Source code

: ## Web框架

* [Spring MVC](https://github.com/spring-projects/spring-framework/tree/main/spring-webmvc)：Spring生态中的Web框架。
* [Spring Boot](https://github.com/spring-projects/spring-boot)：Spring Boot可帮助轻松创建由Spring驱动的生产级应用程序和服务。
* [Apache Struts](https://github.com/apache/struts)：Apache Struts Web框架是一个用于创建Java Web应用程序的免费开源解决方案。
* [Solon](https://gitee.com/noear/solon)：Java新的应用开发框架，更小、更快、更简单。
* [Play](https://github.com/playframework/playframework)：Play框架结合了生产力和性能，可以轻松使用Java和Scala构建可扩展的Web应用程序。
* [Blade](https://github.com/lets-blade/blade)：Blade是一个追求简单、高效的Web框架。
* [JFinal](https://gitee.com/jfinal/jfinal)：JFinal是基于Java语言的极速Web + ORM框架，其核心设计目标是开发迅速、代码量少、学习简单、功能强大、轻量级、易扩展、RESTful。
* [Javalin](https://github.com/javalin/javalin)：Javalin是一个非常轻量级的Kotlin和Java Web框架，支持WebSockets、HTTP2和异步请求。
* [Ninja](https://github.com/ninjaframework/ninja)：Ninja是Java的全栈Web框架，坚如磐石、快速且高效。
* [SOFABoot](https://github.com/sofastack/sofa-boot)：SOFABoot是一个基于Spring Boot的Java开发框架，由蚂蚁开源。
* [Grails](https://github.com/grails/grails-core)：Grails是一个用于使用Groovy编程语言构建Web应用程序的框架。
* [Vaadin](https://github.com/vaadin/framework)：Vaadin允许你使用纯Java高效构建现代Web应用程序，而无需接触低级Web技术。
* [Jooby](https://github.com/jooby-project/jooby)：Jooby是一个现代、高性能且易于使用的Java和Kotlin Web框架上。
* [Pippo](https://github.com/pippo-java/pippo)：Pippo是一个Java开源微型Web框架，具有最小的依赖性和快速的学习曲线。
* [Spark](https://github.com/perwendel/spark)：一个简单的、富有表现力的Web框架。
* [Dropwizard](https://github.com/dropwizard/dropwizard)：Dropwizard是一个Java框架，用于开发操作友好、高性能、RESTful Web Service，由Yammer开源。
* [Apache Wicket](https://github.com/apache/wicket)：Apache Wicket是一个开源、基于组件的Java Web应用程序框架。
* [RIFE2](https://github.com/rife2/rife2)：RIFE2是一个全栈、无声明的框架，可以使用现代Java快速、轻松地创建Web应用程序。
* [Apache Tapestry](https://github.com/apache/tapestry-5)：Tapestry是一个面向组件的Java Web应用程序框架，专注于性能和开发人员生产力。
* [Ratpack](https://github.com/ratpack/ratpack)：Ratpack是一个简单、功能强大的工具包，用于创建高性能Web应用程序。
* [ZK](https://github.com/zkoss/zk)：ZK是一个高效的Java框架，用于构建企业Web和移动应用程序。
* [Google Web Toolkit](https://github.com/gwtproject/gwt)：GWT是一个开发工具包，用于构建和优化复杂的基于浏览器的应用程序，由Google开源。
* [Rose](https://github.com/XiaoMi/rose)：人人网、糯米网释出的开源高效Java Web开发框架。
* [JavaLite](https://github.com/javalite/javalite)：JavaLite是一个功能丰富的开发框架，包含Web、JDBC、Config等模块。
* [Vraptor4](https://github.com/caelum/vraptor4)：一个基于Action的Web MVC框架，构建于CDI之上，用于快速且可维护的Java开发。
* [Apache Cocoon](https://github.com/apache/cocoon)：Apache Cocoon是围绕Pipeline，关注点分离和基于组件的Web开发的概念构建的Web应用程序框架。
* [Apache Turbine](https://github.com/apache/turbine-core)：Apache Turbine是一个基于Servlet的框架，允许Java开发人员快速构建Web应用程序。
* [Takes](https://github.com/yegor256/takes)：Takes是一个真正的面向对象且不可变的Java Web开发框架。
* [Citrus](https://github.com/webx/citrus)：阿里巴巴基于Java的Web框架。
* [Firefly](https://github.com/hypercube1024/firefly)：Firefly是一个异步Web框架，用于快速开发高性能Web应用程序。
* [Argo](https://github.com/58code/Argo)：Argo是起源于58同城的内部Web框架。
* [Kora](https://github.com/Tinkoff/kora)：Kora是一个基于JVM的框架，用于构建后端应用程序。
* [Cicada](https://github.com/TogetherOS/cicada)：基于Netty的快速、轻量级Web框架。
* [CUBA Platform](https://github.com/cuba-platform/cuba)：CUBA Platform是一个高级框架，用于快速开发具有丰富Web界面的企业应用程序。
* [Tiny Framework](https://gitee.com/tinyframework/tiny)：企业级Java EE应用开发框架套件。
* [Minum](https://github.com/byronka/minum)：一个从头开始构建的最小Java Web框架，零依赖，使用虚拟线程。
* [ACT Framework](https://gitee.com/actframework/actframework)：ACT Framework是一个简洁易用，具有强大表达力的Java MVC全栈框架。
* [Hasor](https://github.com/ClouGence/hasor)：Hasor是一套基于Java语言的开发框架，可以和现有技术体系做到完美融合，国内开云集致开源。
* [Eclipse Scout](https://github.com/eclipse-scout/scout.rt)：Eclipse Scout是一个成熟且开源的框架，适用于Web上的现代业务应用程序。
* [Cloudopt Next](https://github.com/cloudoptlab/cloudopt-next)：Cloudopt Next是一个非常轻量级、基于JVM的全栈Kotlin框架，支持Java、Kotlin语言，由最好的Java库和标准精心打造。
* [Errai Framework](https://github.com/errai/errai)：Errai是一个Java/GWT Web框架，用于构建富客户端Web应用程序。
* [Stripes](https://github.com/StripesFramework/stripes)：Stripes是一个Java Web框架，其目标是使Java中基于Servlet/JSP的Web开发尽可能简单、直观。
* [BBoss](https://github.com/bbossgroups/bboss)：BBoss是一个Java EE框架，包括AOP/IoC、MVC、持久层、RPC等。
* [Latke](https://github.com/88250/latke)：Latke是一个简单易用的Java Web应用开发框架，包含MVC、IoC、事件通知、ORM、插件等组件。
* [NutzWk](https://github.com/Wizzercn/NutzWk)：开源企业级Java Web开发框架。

+---+

■ **JOB ITEM**
How many lines of the data above contain the string "boot"? Reply with the number only.

■ **ANSWER SPACE**
2